### Instructions to follow
What you produce should be every line from the data that includes "accuracy".
┌──
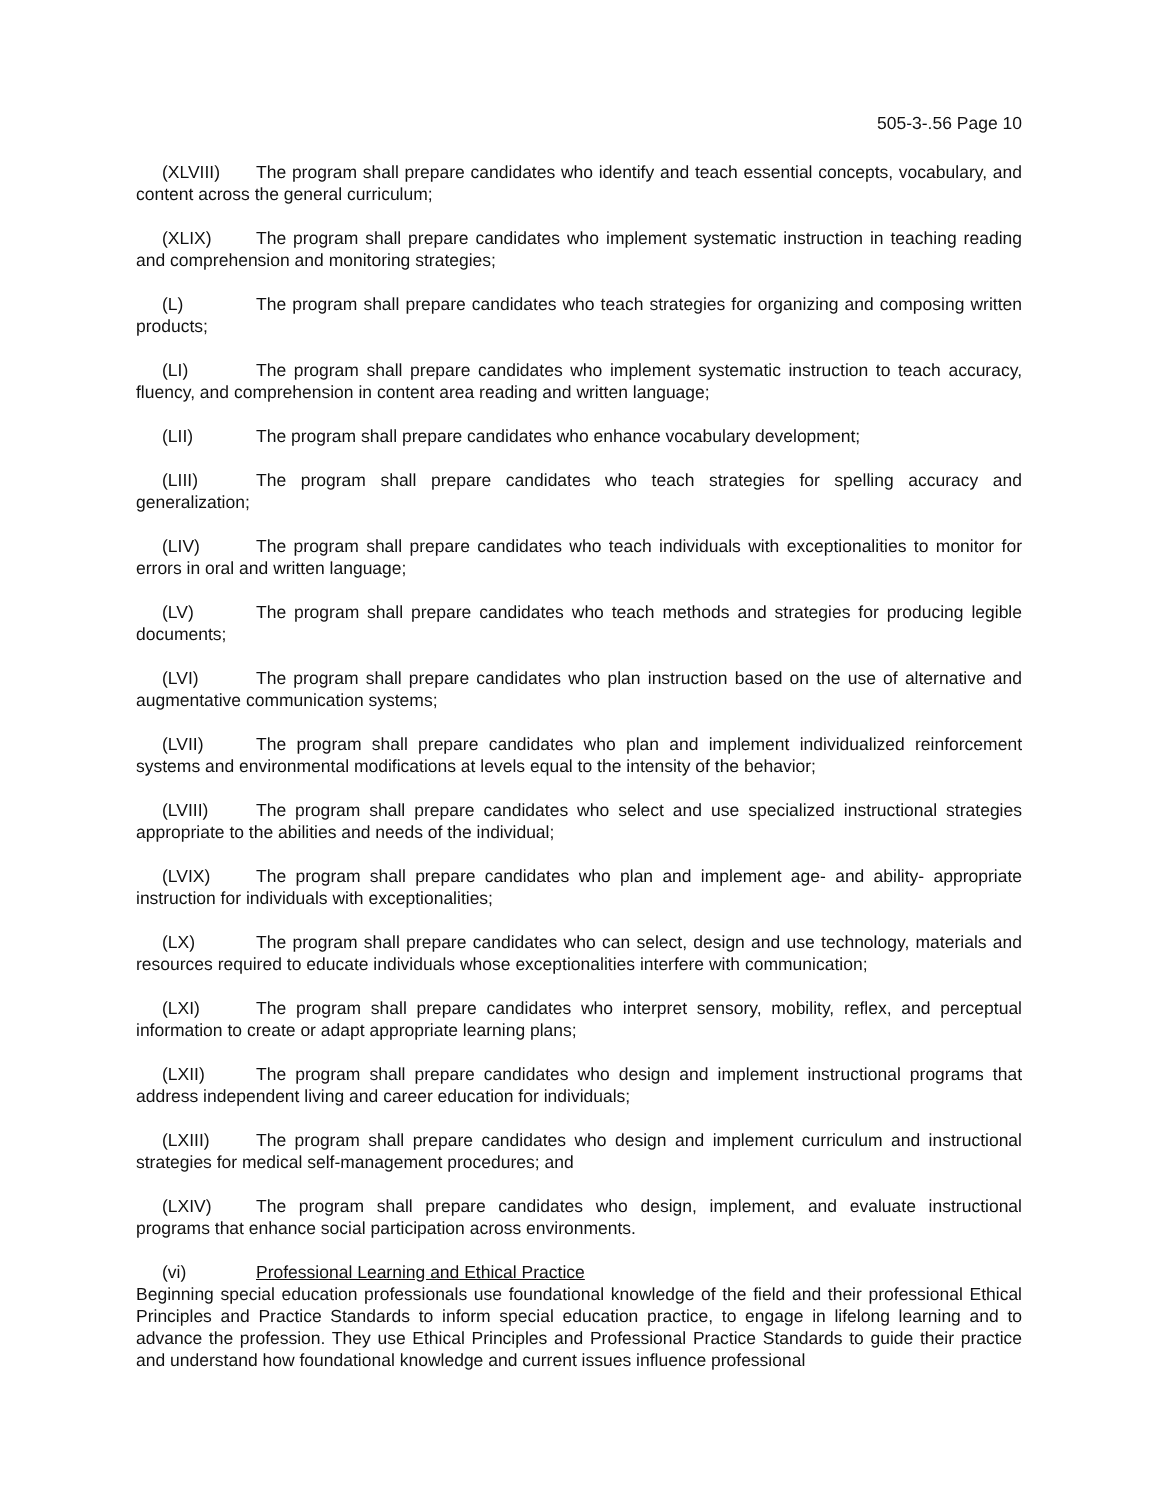505-3-.56 Page 10
(XLVIII) The program shall prepare candidates who identify and teach essential concepts, vocabulary, and content across the general curriculum;
(XLIX) The program shall prepare candidates who implement systematic instruction in teaching reading and comprehension and monitoring strategies;
(L) The program shall prepare candidates who teach strategies for organizing and composing written products;
(LI) The program shall prepare candidates who implement systematic instruction to teach accuracy, fluency, and comprehension in content area reading and written language;
(LII) The program shall prepare candidates who enhance vocabulary development;
(LIII) The program shall prepare candidates who teach strategies for spelling accuracy and generalization;
(LIV) The program shall prepare candidates who teach individuals with exceptionalities to monitor for errors in oral and written language;
(LV) The program shall prepare candidates who teach methods and strategies for producing legible documents;
(LVI) The program shall prepare candidates who plan instruction based on the use of alternative and augmentative communication systems;
(LVII) The program shall prepare candidates who plan and implement individualized reinforcement systems and environmental modifications at levels equal to the intensity of the behavior;
(LVIII) The program shall prepare candidates who select and use specialized instructional strategies appropriate to the abilities and needs of the individual;
(LVIX) The program shall prepare candidates who plan and implement age- and ability- appropriate instruction for individuals with exceptionalities;
(LX) The program shall prepare candidates who can select, design and use technology, materials and resources required to educate individuals whose exceptionalities interfere with communication;
(LXI) The program shall prepare candidates who interpret sensory, mobility, reflex, and perceptual information to create or adapt appropriate learning plans;
(LXII) The program shall prepare candidates who design and implement instructional programs that address independent living and career education for individuals;
(LXIII) The program shall prepare candidates who design and implement curriculum and instructional strategies for medical self-management procedures; and
(LXIV) The program shall prepare candidates who design, implement, and evaluate instructional programs that enhance social participation across environments.
(vi) Professional Learning and Ethical Practice
Beginning special education professionals use foundational knowledge of the field and their professional Ethical Principles and Practice Standards to inform special education practice, to engage in lifelong learning and to advance the profession. They use Ethical Principles and Professional Practice Standards to guide their practice and understand how foundational knowledge and current issues influence professional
└──
### Problem solution
(LI) The program shall prepare candidates who implement systematic instruction to teach accuracy, fluency, and comprehension in content area reading and written language;
(LIII) The program shall prepare candidates who teach strategies for spelling accuracy and generalization;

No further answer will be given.